Active Electronically Scanned Array - Basic Concept

Basic Concept

Radar systems generally work by connecting an antenna to a powerful radio transmitter to emit a short pulse of signal. The transmitter is then disconnected and the antenna is connected to a sensitive receiver which amplifies any echos from target objects. By measuring the time it takes for the signal to return, the radar receiver can determine the distance to the object. The receiver then sends the resulting output to a display of some sort. The transmitter elements were typically klystron tubes or magnetrons, which are suitable for amplifying or generating a narrow range of frequencies to high power levels. To scan a portion of the sky, the radar antenna must be physically moved to point in different directions.

Starting in the 1960s new solid-state devices capable of delaying the transmitter signal in a controlled way were introduced. That led to the first practical large-scale passive electronically scanned array (PESA), or simply phased array radar. PESAs took a signal from a single source, split it into hundreds of paths, selectively delayed some of them, and sent them to individual antennas. The radio signals from the separate antennas overlapped in space, and the interference patterns between the individual signals was controlled to reinforce the signal in certain directions, and mute it in all others. The delays could be easily controlled electronically, allowing the beam to be steered very quickly without moving the antenna. A PESA can scan a volume of space much quicker than a traditional mechanical system. Additionally, thanks to progress in electronics, PESAs added the ability to produce several active beams, allowing them to continue scanning the sky while at the same time focusing smaller beams on certain targets for tracking or guiding semi-active radar homing missiles. PESAs quickly became widespread on ships and large fixed emplacements in the 1960s, followed by airborne sensors as the electronics shrank.

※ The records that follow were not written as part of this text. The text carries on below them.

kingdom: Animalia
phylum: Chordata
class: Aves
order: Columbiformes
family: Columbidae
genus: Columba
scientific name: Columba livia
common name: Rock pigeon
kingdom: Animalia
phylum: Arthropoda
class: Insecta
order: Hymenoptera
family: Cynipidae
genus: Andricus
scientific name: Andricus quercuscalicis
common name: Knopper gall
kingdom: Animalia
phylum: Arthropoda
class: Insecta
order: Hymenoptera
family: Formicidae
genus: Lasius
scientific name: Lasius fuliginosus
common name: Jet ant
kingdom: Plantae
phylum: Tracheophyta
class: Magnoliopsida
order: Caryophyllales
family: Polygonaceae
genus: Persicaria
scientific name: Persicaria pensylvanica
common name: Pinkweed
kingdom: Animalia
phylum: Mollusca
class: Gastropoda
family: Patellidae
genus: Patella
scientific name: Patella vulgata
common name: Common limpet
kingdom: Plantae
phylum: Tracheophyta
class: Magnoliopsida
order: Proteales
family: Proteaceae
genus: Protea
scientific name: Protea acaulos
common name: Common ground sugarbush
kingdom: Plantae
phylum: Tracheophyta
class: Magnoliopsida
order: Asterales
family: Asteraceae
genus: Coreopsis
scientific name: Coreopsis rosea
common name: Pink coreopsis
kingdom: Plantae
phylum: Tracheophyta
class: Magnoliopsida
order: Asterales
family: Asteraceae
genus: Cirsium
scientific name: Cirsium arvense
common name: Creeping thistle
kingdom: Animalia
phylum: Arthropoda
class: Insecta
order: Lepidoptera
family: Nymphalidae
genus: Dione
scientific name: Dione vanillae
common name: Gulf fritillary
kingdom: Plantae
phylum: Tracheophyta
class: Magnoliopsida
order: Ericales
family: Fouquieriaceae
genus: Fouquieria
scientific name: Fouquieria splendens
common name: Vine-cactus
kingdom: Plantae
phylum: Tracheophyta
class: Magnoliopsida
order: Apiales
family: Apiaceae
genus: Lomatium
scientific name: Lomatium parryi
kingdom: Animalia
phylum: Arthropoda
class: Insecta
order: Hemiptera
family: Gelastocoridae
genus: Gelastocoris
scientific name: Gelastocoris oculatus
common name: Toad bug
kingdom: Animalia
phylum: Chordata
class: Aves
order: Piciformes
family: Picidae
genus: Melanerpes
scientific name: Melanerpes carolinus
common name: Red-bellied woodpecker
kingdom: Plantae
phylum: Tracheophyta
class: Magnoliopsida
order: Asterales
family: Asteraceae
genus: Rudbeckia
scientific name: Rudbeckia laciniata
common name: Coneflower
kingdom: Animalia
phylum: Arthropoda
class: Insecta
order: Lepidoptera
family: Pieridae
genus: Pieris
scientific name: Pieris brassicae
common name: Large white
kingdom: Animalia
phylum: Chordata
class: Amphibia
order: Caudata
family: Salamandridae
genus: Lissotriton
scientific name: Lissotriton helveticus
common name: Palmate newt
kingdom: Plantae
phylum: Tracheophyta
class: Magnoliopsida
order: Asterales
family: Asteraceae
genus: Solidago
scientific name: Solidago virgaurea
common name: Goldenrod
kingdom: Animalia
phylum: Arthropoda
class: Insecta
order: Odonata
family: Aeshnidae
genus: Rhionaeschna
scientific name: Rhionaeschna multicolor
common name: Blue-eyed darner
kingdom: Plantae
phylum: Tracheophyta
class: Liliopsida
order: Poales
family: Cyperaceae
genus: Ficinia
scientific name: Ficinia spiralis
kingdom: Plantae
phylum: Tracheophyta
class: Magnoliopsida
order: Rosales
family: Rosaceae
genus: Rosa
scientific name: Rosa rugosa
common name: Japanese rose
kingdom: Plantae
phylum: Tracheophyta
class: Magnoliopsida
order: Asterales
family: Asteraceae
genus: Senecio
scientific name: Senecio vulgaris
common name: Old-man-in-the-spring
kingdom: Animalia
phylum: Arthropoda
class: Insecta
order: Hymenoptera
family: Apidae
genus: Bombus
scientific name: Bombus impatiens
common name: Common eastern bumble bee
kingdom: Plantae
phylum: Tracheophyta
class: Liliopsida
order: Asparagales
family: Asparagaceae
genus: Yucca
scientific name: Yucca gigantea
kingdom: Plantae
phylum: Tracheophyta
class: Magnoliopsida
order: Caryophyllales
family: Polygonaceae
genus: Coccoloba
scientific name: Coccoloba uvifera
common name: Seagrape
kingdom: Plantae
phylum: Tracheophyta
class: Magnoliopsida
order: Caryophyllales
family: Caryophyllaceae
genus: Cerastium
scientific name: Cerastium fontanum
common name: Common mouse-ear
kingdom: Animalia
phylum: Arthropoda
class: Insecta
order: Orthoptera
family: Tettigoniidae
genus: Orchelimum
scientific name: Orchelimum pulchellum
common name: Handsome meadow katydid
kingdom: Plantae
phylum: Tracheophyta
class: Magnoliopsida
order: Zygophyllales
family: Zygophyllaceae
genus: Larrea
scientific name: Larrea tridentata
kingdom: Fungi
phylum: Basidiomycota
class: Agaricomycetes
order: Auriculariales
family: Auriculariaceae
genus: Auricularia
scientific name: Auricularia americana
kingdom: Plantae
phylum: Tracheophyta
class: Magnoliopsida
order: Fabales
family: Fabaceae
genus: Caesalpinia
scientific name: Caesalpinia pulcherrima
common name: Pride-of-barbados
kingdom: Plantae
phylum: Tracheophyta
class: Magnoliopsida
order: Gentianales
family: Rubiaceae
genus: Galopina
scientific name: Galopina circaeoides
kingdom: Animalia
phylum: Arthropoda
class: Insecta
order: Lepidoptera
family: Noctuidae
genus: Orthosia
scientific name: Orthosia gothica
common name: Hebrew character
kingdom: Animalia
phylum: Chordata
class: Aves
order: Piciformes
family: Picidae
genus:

AESAs are the result of further developments in solid-state electronics. In earlier systems the transmitted signal was originally created in a klystron or traveling wave tube or similar device, which are relatively large. Receiver electronics were also large due to the high frequencies that they worked with. The introduction of gallium arsenide microelectronics through the 1980s served to greatly reduce the size of the receiver elements, until effective ones could be built at sizes similar to those of handheld radios, only a few cubic centimeters in volume. The introduction of JFETs and MESFETs did the same to the transmitter side of the systems as well. Now an entire radar, the transmitter, receiver and antenna, could be shrunk into a single "transmitter-receiver module" (TRM) about the size of a carton of milk.

The primary advantage of a AESA over a PESA is capability of the different modules to operate on different frequencies. Unlike the PESA, where the signal is generated at single frequencies by a small number of transmitters, in the AESA each module generates and radiates its own independent signal. This allows the AESA to produce numerous "sub-beams" and actively "paint" a much larger number of targets. Additionally, the solid-state transmitters are able to transmit effectively at a much wider range of frequencies, giving AESAs the ability to change their operating frequency with every pulse sent out. AESAs can also produce beams that consist of many different frequencies at once, using post-processing of the combined signal from a number of TRMs to re-create a display as if there was a single powerful beam being sent.